→ **Given exercise 1**
Write out the passage of the actress profile starting at "Her happiness, however, is" and ending at "laden with sadness.".
→ **Given exercise 2**
In the actress profile, whom does Fathi name alongside luck as the source of her success?
→ **Given exercise 3**
Proceed with the profile of the actress Fathi, picking up after its final sentence.

→ **Extract**
——

Her happiness, however, is not complete. "My happiness has been shattered by the events [in the Palestinian territories]. I don't know how to be happy 100 per cent, really. Something inside me has grown dark. Something inside me was broken when I saw Mohamed Al-Dorra being killed. I know he is not the first and he won't be the last, but he has become a symbol." Her husky voice is now laden with sadness.
Fathi participated in the demonstration that protested Gamal Abdel-Nasser's decision to resign after the 1967 defeat. The same year, she quit school to become a professional actress. She attributes her success to "luck, and the late producer Ramses Naguib, who saw my potential as a romantic icon," despite opposition from director Ali Badrakhan, who protested: "She is very naughty and playful, look at her eyes." She repeats this last with a loud, and very mischievous, laugh. She recounts happily that the late director Henry Barakat used to chide her: "You are a real joker; the audience thinks you are an angel but you are a first-rate devil."

——

Region annotation entries:
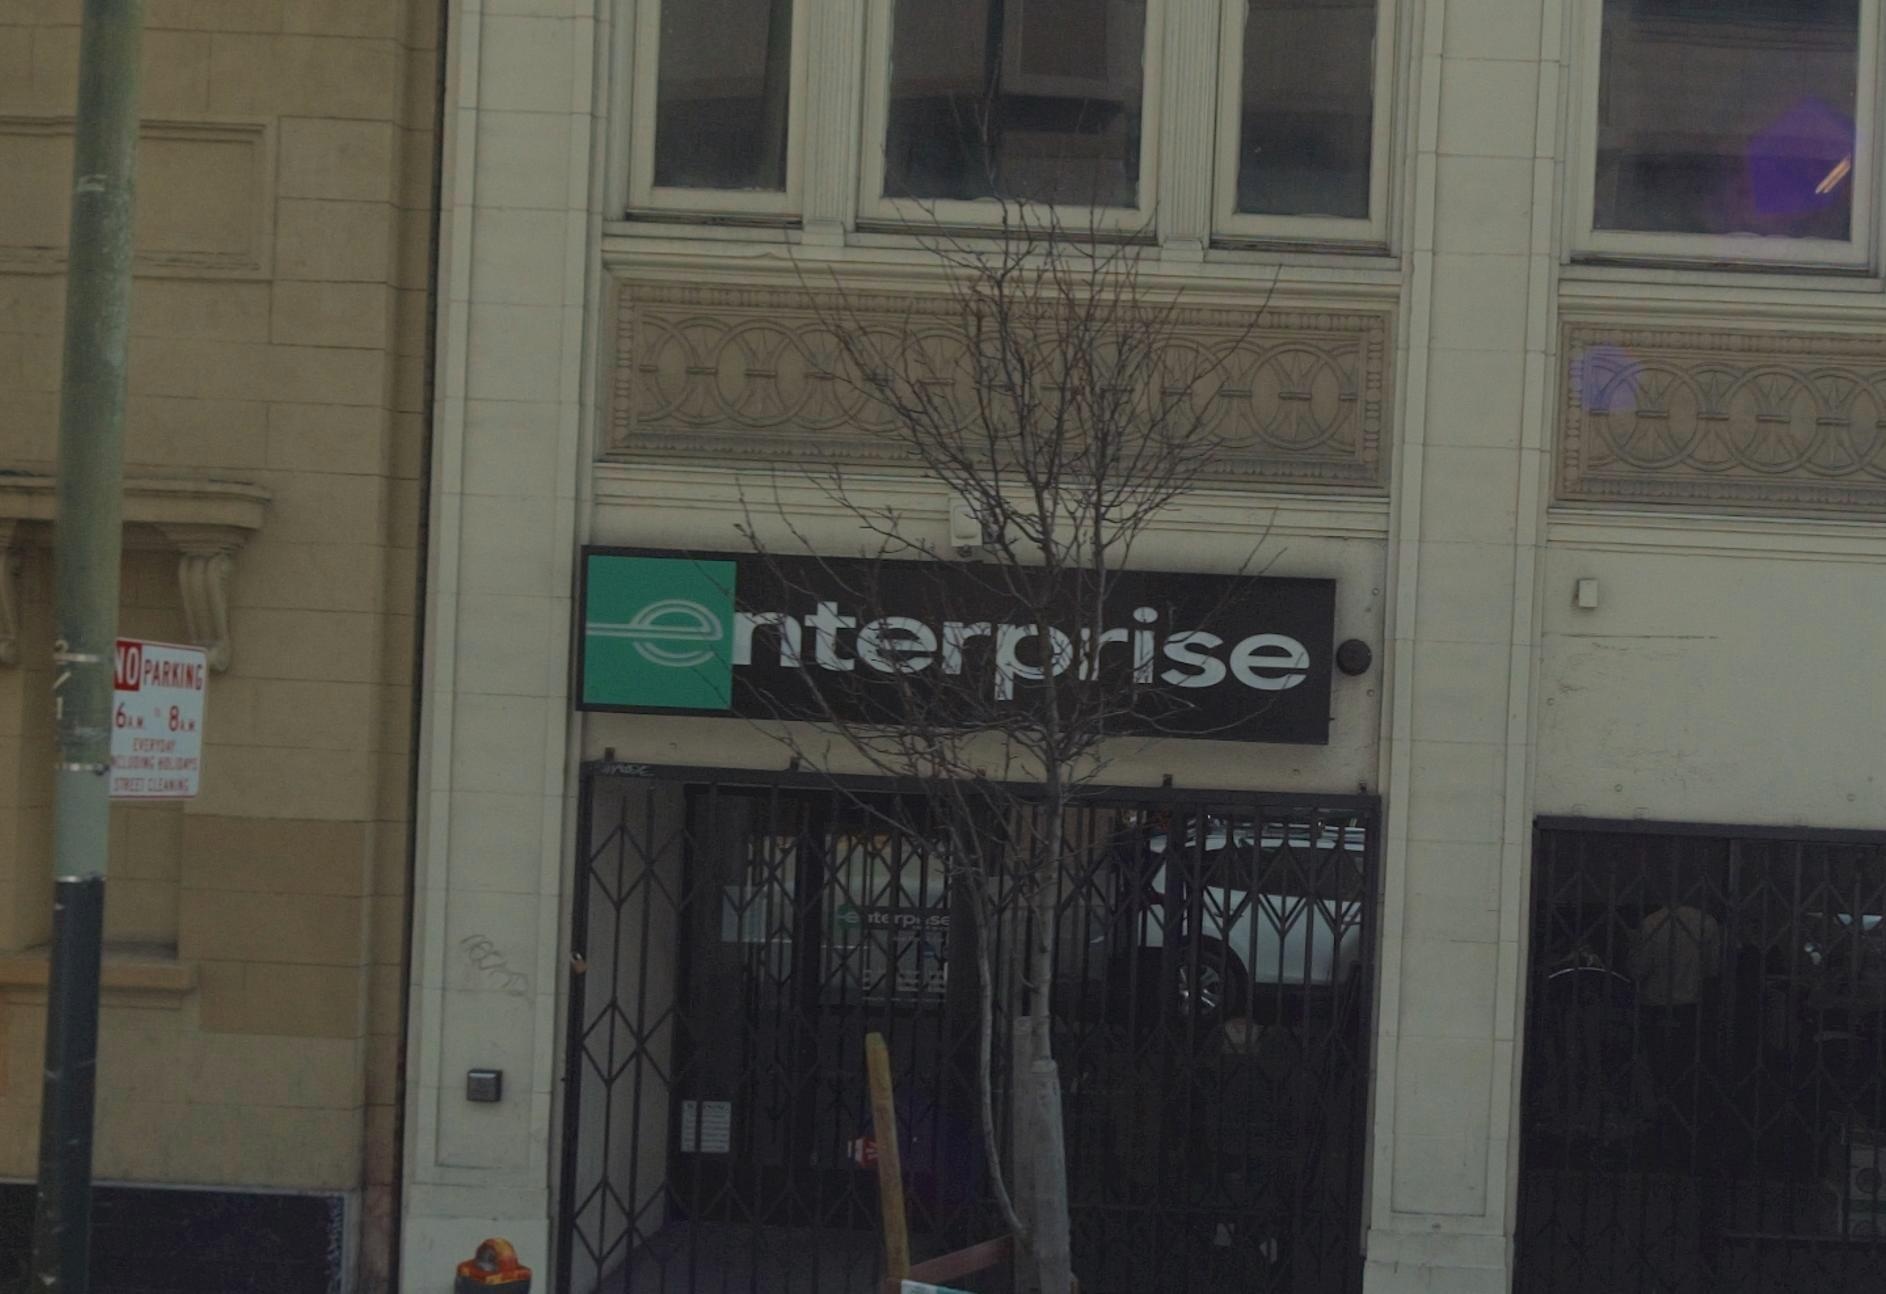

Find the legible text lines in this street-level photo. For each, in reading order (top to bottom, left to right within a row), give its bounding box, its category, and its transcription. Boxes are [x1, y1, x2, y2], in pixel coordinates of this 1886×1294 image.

[122, 639, 206, 695] None: O PARKING
[625, 588, 1316, 709] BusinessName: Enterprise
[112, 698, 148, 733] None: 6AM
[166, 700, 199, 735] None: 8AM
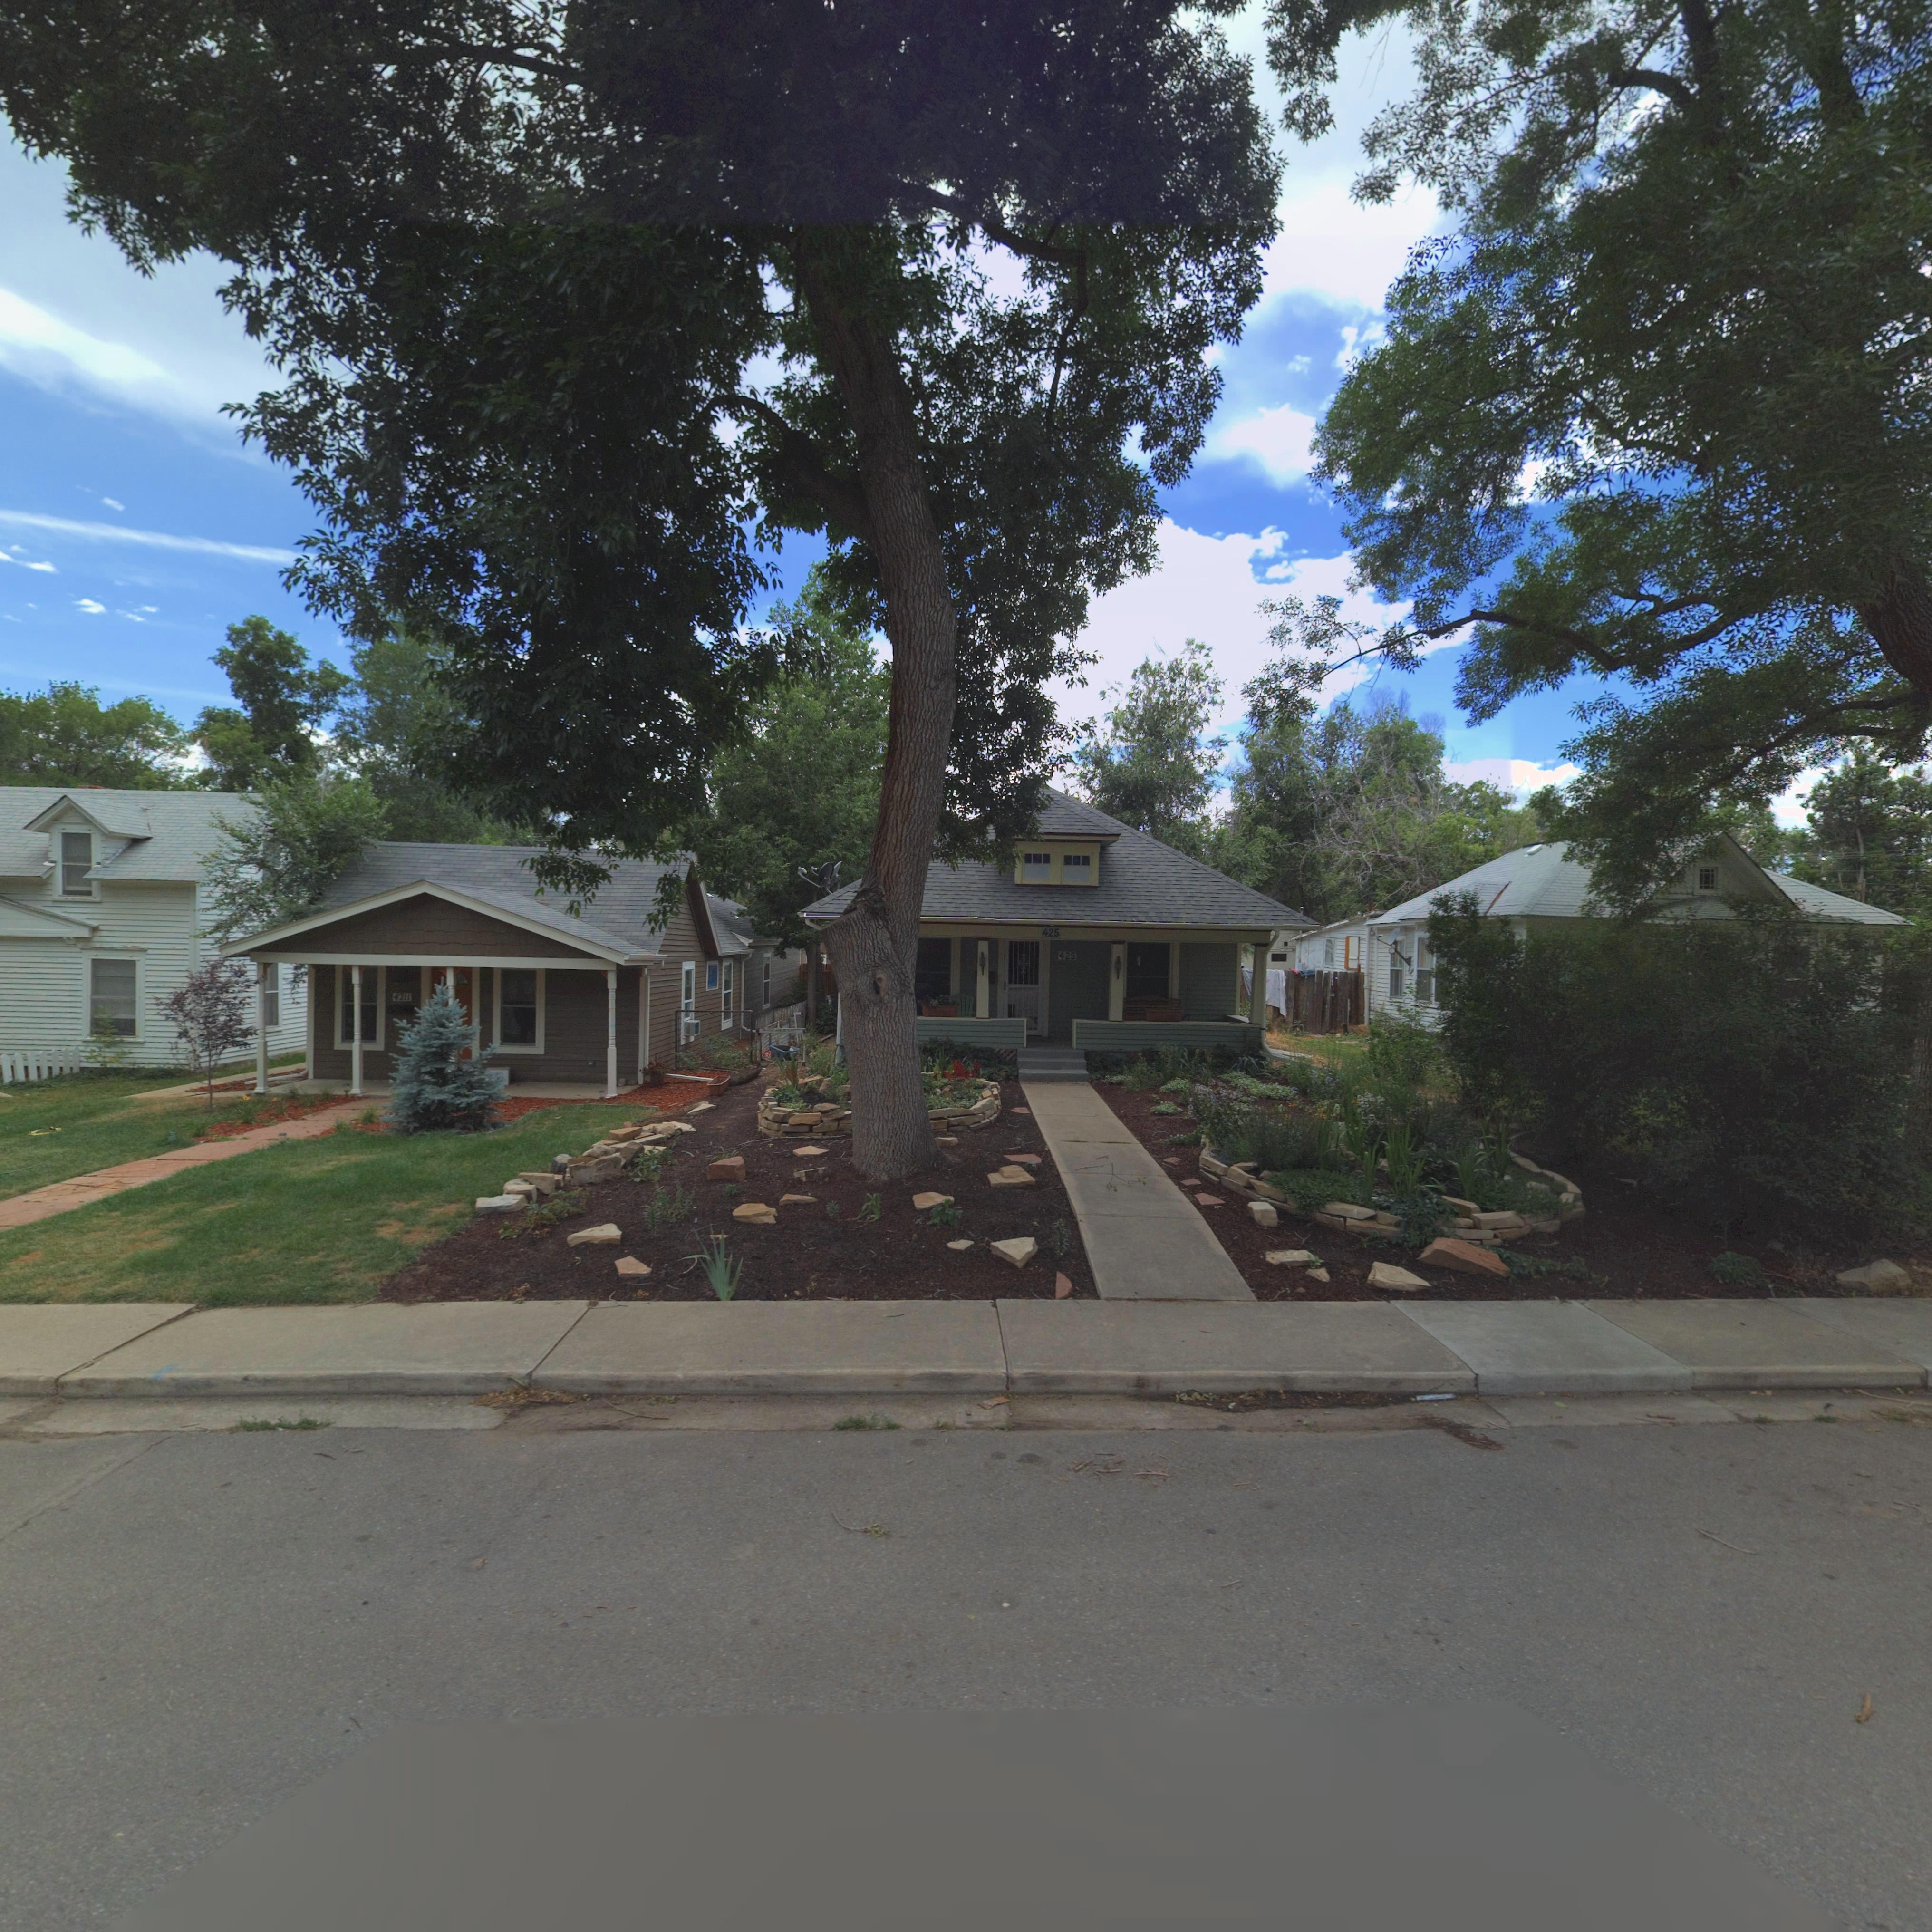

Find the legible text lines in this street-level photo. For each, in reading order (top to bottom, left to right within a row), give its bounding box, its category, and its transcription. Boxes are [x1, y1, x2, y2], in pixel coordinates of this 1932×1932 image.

[1043, 928, 1059, 937] StreetNumber: 425
[1059, 951, 1075, 960] StreetNumber: 425
[392, 993, 407, 1001] StreetNumber: 421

——

→ **Right answer 1**
Her happiness, however, is not complete. "My happiness has been shattered by the events [in the Palestinian territories]. I don't know how to be happy 100 per cent, really. Something inside me has grown dark. Something inside me was broken when I saw Mohamed Al-Dorra being killed. I know he is not the first and he won't be the last, but he has become a symbol." Her husky voice is now laden with sadness.

→ **Right answer 2**
The late producer Ramses Naguib, who saw her potential as a romantic icon.

→ **Right answer 3**
So who is the real Naglaa?
"I'm not as romantic as you might think, watching me on-screen. I'm kind, but not as dreamy as my roles. I've mastered that character because I like it." Such was one of her first confessions to me. "I don't know how to spend the night on the phone with the one I love. I tried that, but I soon gave up. If we have time, we should see each other. If it's late, we should get some sleep." To her, there's nothing shocking about such a pragmatic admission -- this, she states, is simply realism. Still, Fathi believes that romance will never go out of style. "I cried when I watched Titanic," is the proof she supplies.
Of her own films, she likes and remembers "the landmarks" in her career: Okhti (My Sister), Hubb wa Kibriyaa (Love and Pride), Dami wa Dumou'i wa Ibtisamti (My Blood, Tears and Smile) Al-Maraya (The Mirrors), Sonia wal-Magnoun ( Sonia and the Madman), Iskindiriya Leih (Alexandria, Why?), or Rihlat Al-Nisyan (The Journey of Forgetting).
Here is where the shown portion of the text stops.